Until last year, the Shanghai Composite had drastically underperformed the S & P 500. I drew this chart, starting in March 2009, that compares the performance of the Shanghai Composite (blue line) with the S & P 500:
In the first snapshot above, the fund claims that the P/E of its holdings was 13.05 in January. That is certainly much lower than the current P/E for U.S. stock indexes.
The main reason for buying this fund is an opinion about the future. You either believe or do not believe. Most of the growth over the coming decades will originate in the Asia-Pacific region outside of Japan. Middle class consumers in those emerging markets are increasing in a parabolic fashion.
Ernst and Young Estimate: (by 2020, 600M middle class consumers in China)
This kind of long term trend is not without bumps.
The U.S. certainly had a number of major bumps over the past century, and there are many reasons to be concerned about the next 30 years. Empires have declined by trying to do too much, and none of them have learned that lesson from history. The U.S. government debt has now accelerated to over $18 trillion dollars. In 1979, the total federal government debt accumulated since the nation's conception was less than $1 trillion. Government - The Debt to the Penny and Who Holds It
Lastly, I bought these shares in a Roth IRA because the fund has been terribly tax inefficient. In my taxable account, I have now received four consecutive annual distributions of $3 or higher per share.
If I see another one of those coming down, I may elect to pare my taxable account position before the ex dividend date and transition the position entirely to the Roth IRA.
I do not increase my wealth through large fund distributions paid into a taxable account.

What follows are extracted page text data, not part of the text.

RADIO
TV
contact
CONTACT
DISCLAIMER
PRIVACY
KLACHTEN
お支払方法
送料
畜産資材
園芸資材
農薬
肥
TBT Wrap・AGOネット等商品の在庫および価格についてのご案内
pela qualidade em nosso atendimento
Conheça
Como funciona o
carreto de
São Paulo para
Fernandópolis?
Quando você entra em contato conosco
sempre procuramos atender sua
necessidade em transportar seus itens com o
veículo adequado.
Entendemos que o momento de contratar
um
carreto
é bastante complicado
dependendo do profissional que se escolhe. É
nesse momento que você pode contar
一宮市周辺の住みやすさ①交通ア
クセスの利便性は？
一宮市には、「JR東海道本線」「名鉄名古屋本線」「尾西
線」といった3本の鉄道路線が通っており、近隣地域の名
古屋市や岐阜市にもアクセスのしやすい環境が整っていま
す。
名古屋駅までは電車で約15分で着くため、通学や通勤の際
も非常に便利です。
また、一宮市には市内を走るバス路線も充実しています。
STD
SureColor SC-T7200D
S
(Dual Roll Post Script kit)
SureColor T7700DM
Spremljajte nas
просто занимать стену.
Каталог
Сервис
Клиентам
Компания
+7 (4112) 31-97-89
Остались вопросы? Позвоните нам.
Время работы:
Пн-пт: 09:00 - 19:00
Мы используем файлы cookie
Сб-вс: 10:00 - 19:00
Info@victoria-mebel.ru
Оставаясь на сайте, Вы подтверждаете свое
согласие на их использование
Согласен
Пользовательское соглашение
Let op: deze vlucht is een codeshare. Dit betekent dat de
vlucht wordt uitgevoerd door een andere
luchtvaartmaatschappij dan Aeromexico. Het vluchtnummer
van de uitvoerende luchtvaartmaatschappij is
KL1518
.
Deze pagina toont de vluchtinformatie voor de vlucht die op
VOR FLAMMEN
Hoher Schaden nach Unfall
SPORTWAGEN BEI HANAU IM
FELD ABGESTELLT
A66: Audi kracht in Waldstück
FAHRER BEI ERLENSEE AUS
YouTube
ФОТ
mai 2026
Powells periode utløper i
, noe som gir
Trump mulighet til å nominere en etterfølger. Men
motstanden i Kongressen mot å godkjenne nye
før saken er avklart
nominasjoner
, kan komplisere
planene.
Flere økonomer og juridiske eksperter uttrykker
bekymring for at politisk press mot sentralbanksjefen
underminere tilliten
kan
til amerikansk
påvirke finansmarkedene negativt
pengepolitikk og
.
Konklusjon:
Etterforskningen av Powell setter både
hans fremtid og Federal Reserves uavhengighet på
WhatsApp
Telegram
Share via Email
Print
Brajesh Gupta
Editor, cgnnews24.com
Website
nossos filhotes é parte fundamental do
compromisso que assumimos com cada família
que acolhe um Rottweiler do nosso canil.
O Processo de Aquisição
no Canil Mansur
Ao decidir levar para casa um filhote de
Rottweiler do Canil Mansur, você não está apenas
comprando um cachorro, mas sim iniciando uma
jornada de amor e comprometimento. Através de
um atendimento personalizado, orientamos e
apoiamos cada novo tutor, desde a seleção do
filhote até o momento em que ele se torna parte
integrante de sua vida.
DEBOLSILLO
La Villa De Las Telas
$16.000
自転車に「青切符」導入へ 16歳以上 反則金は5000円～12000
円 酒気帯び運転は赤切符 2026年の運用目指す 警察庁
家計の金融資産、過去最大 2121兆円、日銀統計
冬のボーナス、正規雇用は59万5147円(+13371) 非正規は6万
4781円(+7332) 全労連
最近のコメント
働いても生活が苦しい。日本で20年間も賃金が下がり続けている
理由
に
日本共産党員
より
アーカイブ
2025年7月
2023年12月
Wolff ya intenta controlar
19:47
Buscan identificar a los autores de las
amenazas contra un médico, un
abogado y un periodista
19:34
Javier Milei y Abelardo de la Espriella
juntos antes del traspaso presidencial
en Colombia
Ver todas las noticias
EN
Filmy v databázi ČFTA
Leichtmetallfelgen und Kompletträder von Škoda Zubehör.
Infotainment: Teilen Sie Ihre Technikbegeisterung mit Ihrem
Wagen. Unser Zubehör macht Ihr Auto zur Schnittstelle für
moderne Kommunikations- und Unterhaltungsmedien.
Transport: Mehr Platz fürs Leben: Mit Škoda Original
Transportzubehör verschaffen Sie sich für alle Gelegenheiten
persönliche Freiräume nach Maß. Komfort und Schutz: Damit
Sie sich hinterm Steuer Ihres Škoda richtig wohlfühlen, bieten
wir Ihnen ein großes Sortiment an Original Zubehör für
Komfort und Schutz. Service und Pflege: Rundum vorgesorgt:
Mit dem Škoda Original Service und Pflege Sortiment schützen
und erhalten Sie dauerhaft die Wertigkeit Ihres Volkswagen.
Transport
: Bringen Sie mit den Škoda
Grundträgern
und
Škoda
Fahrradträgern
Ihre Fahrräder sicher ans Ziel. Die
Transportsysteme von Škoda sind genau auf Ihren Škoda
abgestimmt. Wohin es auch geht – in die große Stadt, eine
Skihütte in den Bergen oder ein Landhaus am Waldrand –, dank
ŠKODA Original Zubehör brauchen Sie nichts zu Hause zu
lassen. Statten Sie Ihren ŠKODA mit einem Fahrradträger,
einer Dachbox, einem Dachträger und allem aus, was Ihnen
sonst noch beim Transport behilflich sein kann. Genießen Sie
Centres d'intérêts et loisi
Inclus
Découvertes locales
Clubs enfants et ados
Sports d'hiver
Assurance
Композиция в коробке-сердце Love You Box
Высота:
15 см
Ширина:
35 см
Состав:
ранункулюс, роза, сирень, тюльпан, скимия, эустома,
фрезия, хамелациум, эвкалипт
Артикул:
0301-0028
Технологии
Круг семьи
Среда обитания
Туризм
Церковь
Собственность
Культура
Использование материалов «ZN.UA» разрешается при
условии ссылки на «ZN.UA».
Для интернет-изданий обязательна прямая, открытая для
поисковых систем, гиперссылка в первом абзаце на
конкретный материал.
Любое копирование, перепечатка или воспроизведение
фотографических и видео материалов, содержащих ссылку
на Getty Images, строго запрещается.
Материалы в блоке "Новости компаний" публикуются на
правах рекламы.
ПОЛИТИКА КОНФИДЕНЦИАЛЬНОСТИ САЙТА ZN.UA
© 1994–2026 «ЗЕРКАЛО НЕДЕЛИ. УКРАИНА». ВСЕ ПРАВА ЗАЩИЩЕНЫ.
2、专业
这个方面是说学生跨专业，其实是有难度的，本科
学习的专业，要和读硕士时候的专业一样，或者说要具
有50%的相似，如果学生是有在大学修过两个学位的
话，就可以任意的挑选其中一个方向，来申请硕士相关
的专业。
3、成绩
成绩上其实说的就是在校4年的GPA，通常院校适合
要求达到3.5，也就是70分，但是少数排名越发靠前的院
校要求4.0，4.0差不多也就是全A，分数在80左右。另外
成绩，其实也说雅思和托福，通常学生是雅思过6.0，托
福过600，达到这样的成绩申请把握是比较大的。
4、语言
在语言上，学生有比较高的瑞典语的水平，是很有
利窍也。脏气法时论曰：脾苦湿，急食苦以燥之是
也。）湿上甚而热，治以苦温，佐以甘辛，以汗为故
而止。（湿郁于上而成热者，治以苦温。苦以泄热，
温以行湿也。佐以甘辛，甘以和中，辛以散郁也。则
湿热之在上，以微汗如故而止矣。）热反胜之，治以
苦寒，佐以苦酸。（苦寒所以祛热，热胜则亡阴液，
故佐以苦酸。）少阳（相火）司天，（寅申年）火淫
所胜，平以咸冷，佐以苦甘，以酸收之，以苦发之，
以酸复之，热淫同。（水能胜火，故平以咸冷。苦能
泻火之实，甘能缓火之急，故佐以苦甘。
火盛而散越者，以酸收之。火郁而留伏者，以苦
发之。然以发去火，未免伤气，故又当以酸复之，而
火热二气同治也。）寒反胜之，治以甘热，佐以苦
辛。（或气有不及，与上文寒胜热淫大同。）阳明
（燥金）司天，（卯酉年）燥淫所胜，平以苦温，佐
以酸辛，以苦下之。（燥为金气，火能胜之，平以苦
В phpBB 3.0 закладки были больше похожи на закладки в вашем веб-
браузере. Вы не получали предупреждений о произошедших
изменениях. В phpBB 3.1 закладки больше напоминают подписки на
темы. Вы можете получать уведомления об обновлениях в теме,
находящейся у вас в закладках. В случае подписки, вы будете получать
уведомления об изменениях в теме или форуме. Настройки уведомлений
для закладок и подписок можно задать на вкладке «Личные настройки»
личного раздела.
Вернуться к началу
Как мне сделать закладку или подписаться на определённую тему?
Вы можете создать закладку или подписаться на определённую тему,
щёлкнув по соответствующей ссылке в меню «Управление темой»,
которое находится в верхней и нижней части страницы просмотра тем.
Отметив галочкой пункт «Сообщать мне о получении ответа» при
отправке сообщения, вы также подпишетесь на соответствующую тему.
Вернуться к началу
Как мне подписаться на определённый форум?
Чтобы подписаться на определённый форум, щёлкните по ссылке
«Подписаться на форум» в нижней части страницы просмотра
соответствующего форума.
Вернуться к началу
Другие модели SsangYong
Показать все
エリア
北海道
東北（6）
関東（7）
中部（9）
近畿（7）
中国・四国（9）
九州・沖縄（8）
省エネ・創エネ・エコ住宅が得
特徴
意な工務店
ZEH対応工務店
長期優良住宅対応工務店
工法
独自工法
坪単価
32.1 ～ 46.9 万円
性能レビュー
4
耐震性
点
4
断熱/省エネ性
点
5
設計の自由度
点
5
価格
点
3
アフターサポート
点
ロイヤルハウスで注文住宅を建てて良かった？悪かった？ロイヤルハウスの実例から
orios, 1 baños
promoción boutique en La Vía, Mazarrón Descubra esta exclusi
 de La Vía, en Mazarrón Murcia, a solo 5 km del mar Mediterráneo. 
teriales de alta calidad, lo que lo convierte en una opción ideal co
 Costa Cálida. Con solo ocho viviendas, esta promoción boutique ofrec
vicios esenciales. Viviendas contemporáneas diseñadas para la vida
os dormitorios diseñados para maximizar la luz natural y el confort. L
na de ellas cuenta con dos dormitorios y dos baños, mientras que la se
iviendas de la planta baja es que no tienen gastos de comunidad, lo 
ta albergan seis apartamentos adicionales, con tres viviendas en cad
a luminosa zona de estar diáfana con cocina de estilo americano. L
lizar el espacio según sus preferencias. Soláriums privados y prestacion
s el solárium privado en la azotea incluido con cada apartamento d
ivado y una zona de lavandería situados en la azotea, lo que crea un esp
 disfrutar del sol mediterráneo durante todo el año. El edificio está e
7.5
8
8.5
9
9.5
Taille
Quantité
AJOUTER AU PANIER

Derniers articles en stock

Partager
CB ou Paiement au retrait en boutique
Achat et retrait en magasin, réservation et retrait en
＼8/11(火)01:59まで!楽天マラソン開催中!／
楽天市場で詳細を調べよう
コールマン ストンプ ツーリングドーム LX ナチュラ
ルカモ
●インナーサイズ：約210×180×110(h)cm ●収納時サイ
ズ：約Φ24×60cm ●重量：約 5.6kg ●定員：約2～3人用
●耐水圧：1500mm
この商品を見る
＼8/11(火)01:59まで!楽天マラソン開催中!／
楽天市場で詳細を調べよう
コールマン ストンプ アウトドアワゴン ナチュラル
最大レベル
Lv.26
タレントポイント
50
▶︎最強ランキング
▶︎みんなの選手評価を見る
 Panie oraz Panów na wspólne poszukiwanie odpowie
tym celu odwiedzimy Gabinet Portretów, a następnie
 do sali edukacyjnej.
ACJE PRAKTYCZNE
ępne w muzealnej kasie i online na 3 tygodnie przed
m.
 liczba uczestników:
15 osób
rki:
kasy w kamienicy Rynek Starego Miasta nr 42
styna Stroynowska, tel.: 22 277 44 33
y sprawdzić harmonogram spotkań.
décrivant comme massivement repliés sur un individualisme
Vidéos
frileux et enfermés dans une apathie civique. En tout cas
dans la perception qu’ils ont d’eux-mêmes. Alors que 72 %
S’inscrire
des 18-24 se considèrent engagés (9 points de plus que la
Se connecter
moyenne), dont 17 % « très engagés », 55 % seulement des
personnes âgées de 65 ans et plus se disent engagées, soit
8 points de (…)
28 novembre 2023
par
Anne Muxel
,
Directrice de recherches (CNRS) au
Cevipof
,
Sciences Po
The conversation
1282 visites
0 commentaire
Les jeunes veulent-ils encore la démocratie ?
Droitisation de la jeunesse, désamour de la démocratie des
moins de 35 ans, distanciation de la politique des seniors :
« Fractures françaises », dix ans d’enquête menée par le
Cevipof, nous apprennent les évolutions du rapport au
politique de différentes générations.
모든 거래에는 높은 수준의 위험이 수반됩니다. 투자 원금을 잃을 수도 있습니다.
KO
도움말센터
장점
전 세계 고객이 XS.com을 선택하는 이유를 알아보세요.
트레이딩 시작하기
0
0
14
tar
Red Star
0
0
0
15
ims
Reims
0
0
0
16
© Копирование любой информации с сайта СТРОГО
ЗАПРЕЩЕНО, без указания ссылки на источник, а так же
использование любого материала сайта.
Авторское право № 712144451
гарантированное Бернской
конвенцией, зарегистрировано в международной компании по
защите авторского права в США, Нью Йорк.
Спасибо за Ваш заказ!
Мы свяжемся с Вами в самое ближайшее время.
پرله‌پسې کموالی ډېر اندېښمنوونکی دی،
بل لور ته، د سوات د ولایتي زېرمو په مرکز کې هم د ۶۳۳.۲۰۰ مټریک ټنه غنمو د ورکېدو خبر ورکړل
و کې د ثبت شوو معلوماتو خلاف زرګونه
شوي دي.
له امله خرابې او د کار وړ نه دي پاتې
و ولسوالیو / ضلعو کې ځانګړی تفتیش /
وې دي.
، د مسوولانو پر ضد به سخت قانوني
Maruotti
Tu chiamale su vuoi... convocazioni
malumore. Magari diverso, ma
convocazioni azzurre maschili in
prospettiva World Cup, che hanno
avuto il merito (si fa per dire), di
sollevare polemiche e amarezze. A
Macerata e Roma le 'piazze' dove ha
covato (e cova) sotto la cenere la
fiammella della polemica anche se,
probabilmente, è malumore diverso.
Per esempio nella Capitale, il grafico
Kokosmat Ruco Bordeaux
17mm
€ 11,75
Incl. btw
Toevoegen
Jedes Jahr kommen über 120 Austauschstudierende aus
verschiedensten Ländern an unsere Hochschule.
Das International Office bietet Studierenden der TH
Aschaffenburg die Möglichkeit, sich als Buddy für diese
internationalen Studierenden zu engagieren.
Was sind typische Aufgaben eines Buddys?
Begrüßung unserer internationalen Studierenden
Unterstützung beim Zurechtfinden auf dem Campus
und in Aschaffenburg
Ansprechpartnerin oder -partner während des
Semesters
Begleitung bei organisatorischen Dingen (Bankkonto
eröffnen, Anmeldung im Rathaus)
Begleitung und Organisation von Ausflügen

The net asset value per share is adjusted by the dividend amount, and I am no better off after receiving the dividend than prior to the ex dividend date.
I do have a tax liability, however, that diminishes the dividend's real value.
The shares purchased with a reinvested dividend will have to increase in value by the amount of the tax paid for me to just to breakeven, more or less and without making the complex adjustment for dividends paid on the reinvested dividends. That can work out in a long term bull market where the fund's net asset value per share is in a long upward trend. It is not going to work out in the long term secular bear market.
Hopefully, no one needs to be reminded of those nasty long term events. I started to invest in one that lasted 16 years (1966 to 1982). In those cases, it is likely that many of the reinvested dividends will lose their original before tax value.
The S & P 500 had a total annualized return, adjusted for inflation, of -1.813% between January 1966 through July 1982. S&P 500 Return Calculator Just for emphasis, I would note again that is per year with dividends reinvested.
Disclosure: The author is long CHN.
Additional disclosure: Disclaimer: I am not a financial advisor but simply an individual investor who has been managing my own money since I was a teenager. In this post, I am acting solely as a financial journalist focusing on my own investments. The information contained in this post is not intended to be a complete description or summary of all available data relevant to making an investment decision. Instead, I am merely expressing some of the reasons underlying the purchase or sell of securities. Nothing in this post is intended to constitute investment or legal advice or a recommendation to buy or to sell. All investors need to perform their own due diligence before making any financial decision which requires at a minimum reading original source material available at the SEC and elsewhere. Each investor needs to assess a potential investment taking into account their personal risk tolerances, goals and situational risks. I can only make that kind of assessment for myself and family members.